Q: I’m single, age 72, with $500,000 in investments across my RRIF ($250,000 in segregated funds), a non-registered account ($150,000 in GICs), and a TFSA ($100,000 mix of GICs and seg funds). My income is about $38,000 annually, which covers my expenses. Can I maintain my income, grow my assets, and pay less tax — especially with inflation making everything more expensive?
A: Yes — with some adjustments, you can maintain your income today while also protecting your future purchasing power against inflation:
• Shift non-registered GICs into segregated funds (as they mature) that focus on capital growth. Unlike GICs, which generate fully taxable interest, growth-oriented seg funds can provide tax-efficient capital appreciation that better offsets inflation overtime.
• Balance your risk by moving about $150,000 of RRIF seg funds into GICs. This creates stability while freeing up your non-registered assets for long-term growth.
• Replace lost GIC income in ways that reduce your tax bill and help keep pace with inflation:
o A Systematic Withdrawal Plan on your new non-registered seg funds (with much of the withdrawal treated as return of principal = lower taxes).
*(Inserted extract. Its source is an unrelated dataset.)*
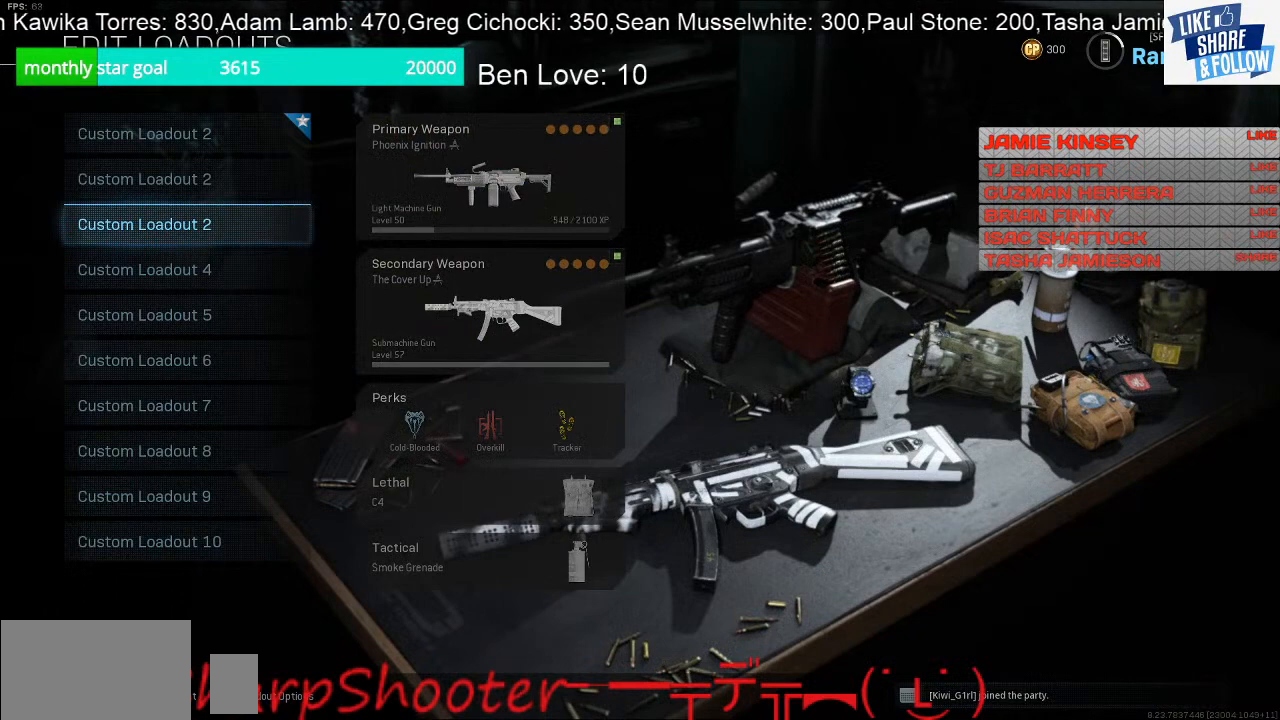
{"buttons": [], "left_stick": "center", "right_stick": "center", "events": []}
o TFSA withdrawals, which are always tax-free and allow your taxable income to stay low.
o A combination of both strategies, depending on your annual needs.
This strategy can help you:
Maintain your current income
Grow or preserve your assets
Reduce your annual tax bill
Better protect your long-term purchasing power from inflation
By managing your investments this way, you can enjoy financial stability today while keeping your estate and retirement income strong for the years ahead.
Why Inflation Matters in Retirement
Even if your income feels comfortable today, inflation slowly erodes what that money can buy.
For example:
With annual inflation at 2%, $38,000 of income today would only buy about $31,000 worth of goods and services in 10 years
At 3% inflation, that same $38,000 would feel more like $28,000 in 10 years
That is why it is important to include growth-oriented investments in your plan. The goal isn’t just to keep your income steady — it’s to keep your purchasing power steady, so your retirement lifestyle is protected.